30 years ago today, a NASA astronaut tested a backpack designed to save someone floating through space uncontrollably.
Spacewalking is beautiful, yet risky. When an astronaut steps outside the confines of their spacecraft, no barrier limits their weightless motions. Generally, astronauts remain tethered to their craft by a cable. But if this connection is severed, the backup plan is a backpack.
On September 16, 1994, NASA astronaut Mark C. Lee tested out SAFER, or the Simplified Aid for EVA Rescue (SAFER) system. It sits on the back of the spacewalking suit. In the event an astronaut goes rogue, SAFER would push them back.
SAFER uses 24 small nitrogen-gas thrusters that astronauts can manipulate using a small hand controller on the front of their spacesuit,according to the European Space Agency. Its key design feature is its ability to stabilize a tumbling astronaut, allowing the vulnerable spacefarer to regain control.
This “propulsive self-rescue,” as NASA calls it, could kick in if an astronaut doesn’t immediately use a grapple to reconnect themselves to the spacecraft. It also avoids a scenario where a second astronaut would have to intervene, which may require a rendezvous thousands of feet away from the vehicle.
Astronaut Lee flew aboard the Space Shuttle Discovery as part of the STS-64 mission.

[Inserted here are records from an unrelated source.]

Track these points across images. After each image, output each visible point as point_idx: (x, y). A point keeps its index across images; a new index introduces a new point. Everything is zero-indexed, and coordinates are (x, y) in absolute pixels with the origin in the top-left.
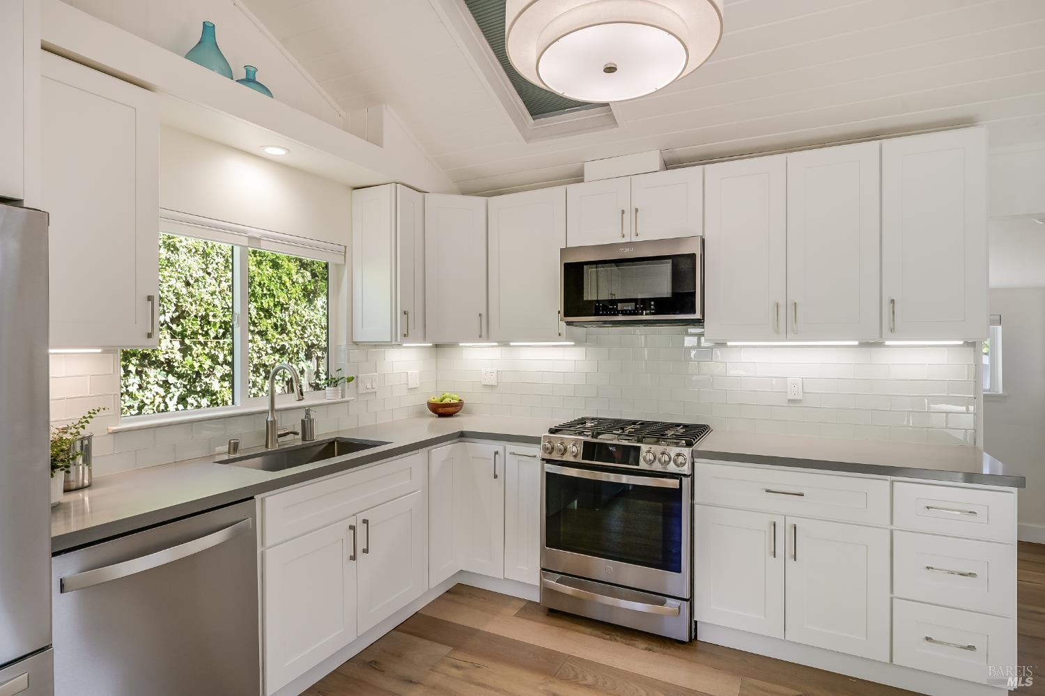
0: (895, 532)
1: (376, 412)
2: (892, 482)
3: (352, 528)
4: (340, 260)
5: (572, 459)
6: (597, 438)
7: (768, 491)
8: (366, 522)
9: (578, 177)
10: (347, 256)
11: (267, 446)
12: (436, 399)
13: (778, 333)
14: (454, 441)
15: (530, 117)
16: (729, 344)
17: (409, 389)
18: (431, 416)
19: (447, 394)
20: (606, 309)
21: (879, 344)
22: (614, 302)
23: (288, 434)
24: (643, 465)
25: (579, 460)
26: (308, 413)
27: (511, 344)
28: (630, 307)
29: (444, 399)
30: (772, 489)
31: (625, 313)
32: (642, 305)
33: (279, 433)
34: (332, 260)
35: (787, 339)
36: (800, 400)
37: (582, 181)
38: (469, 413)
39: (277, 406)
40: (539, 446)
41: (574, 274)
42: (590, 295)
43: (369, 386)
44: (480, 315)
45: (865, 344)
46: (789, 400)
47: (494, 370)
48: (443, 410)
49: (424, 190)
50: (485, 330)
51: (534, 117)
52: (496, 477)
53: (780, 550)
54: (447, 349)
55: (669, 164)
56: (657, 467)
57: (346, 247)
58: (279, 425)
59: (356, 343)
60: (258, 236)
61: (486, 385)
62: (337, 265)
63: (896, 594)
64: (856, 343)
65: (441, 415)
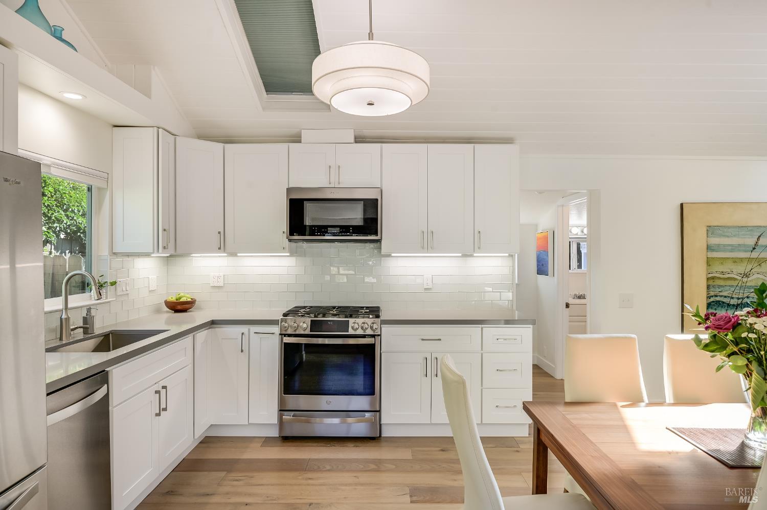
0: (484, 354)
1: (128, 311)
2: (482, 328)
3: (157, 392)
4: (102, 184)
5: (302, 332)
6: (317, 317)
7: (423, 340)
8: (164, 387)
9: (296, 139)
10: (109, 181)
11: (61, 339)
12: (172, 298)
13: (423, 248)
14: (208, 327)
15: (265, 93)
16: (393, 255)
17: (150, 291)
18: (167, 312)
19: (182, 294)
20: (320, 230)
21: (471, 256)
22: (326, 227)
23: (77, 328)
24: (351, 332)
25: (308, 332)
26: (89, 310)
27: (239, 255)
28: (336, 230)
29: (180, 298)
30: (424, 339)
31: (334, 234)
32: (345, 229)
33: (71, 327)
34: (95, 183)
35: (428, 253)
36: (431, 288)
37: (300, 142)
38: (200, 309)
39: (69, 306)
40: (277, 326)
41: (296, 207)
42: (308, 222)
43: (124, 289)
44: (219, 233)
45: (465, 256)
46: (425, 289)
47: (222, 274)
48: (179, 307)
49: (176, 133)
50: (222, 245)
51: (268, 93)
52: (242, 351)
53: (429, 374)
54: (177, 259)
55: (359, 140)
56: (360, 332)
57: (108, 174)
58: (71, 321)
59: (114, 253)
60: (48, 163)
61: (214, 286)
62: (99, 189)
63: (484, 386)
64: (460, 255)
65: (177, 311)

According to a NASA image description, this SAFER test was just the first part of a larger program to demonstrate the system in flight, validate its performance, and develop a production version for later spaceflights.
Today, astronauts use virtual reality to train for SAFER. In this VR setup, they must return to the International Space Station after being thrown off the platform at 1 kilometer per hour whilst rotating. “Usually, each astronaut trains each orientation multiple times before being required to pass with a final certifying test,” according to ESA.
Hopefully systems like SAFER will keep the nightmare of an untethered astronaut perpetually in the realm of science fiction, and never become a real disaster.